I am always in awe of anyone who engages in complex conversations in a
language other than their first. In that I commend you.

You said:

> _Any theory, even the most basic and self-evident one, should be be
> understood as "the best current explanation to a question" instead of the
> absolute truth._

That's absolutely true in science. But as was pointed out, the linked article
is not about science, it's about mathematics.

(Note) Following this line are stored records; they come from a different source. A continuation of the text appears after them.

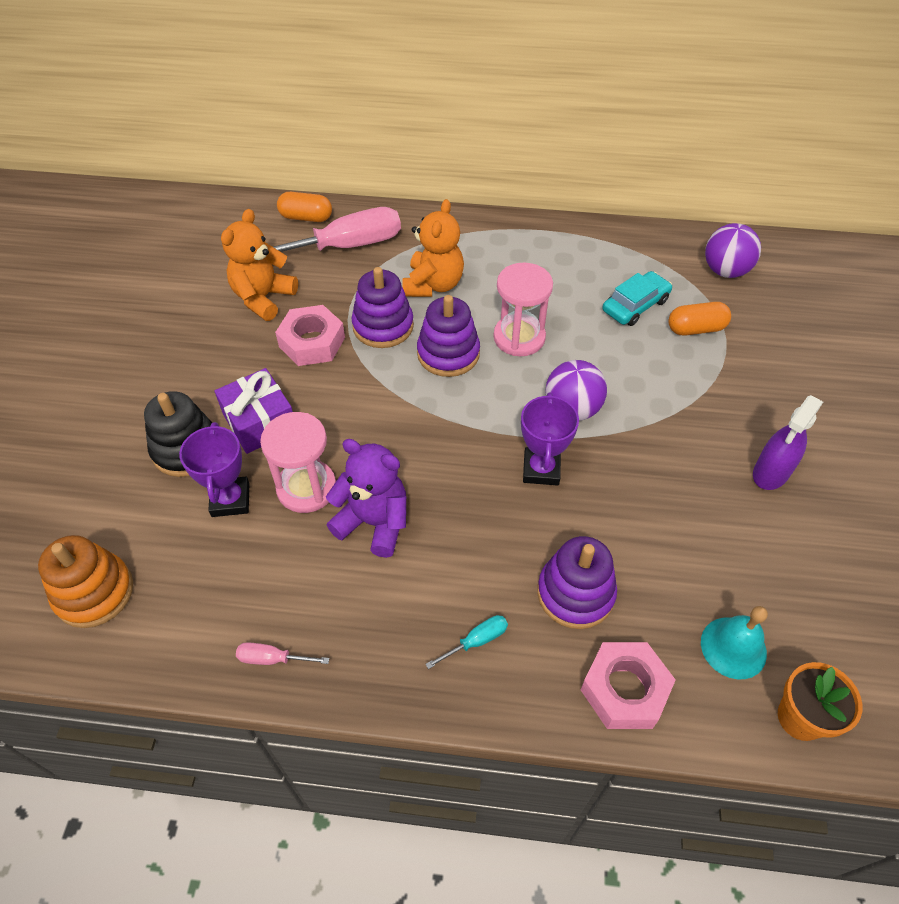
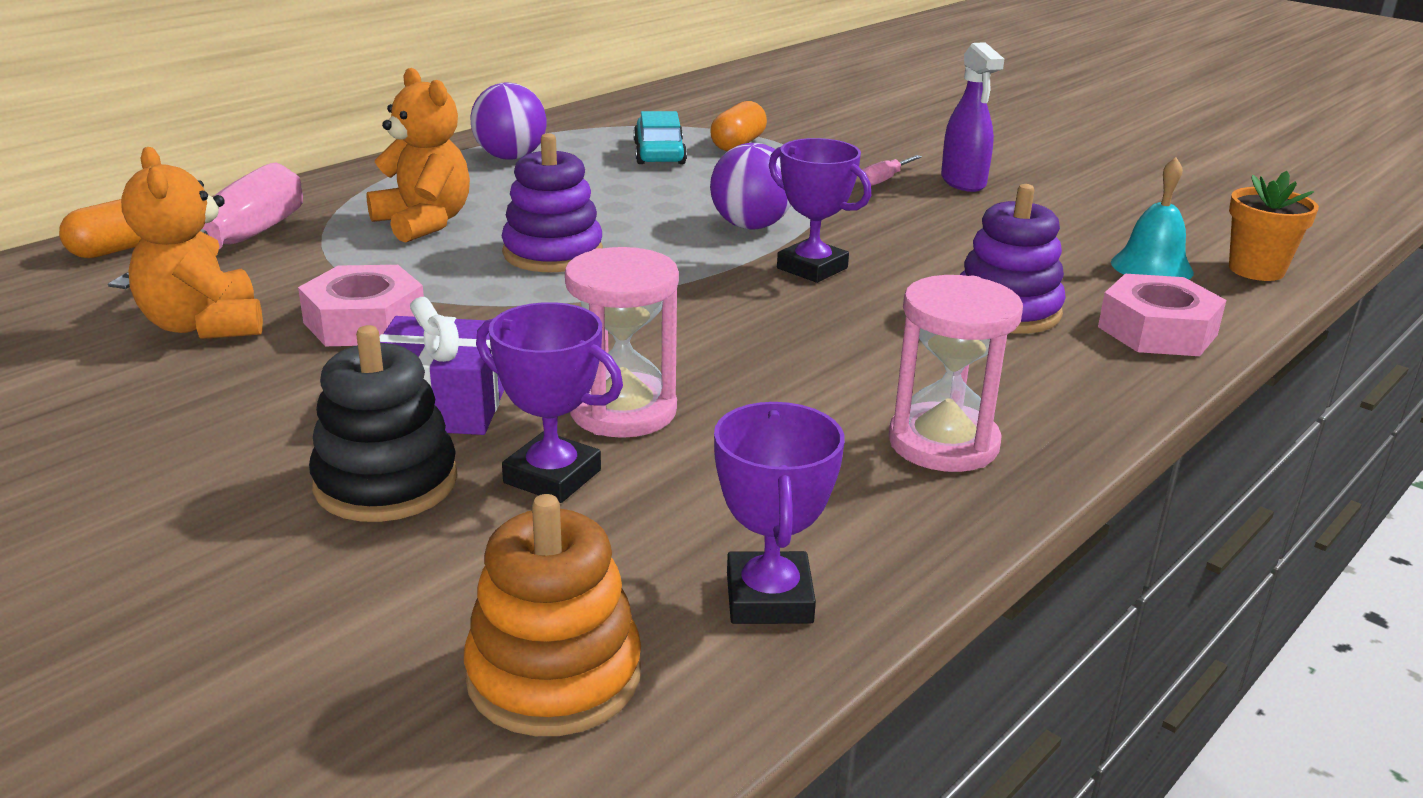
camera: 55 degrees left, 25 degrees down
pink screwdriver [236,642,329,665] -> pink screwdriver moved to [862,155,922,186]
purple teddy bear [326,439,406,558] -> none
purple stacking toy [351,267,414,348] -> none
turquoise screwdriver [425,615,508,669] -> none
pink hourglass [493,263,553,356] -> pink hourglass moved to [888,275,1023,472]
purple ball [705,223,761,278] -> purple ball moved to [470,82,547,160]
none -> purple trophy [714,402,845,624]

Editing lightly - please correct me if I'm mis-representing you:

> _... mathematicians use proofs and logical deductions instead of
> experimentation._

Yes.

> _But the idea still holds, whatever conclusion they reach should be taken as
> the best current answer instead of absolute immutable god-given truth._

I think nearly every mathematician would agree that (a) There is a lot of
mathematics that is a human construction; (b) There are mistakes, although not
many; (c) There is a fundamental difference in the nature of the uncertainty
in mathematical proofs as compared with scientific theories; (d) Most of
mathematics is not "God-Given Truth", but it is not just "the best current
answer."

This is why I wanted to know how much experience you have of advanced
mathematics, I wanted to know where you are in this spectrum.

And I'm still not really sure of what point you're trying to make. It's
obvious that mathematical proofs are fundamentally different from scientific
theories, so you must be saying something else, perhaps something deeper. I
just don't know what it is.

Perhaps I never will.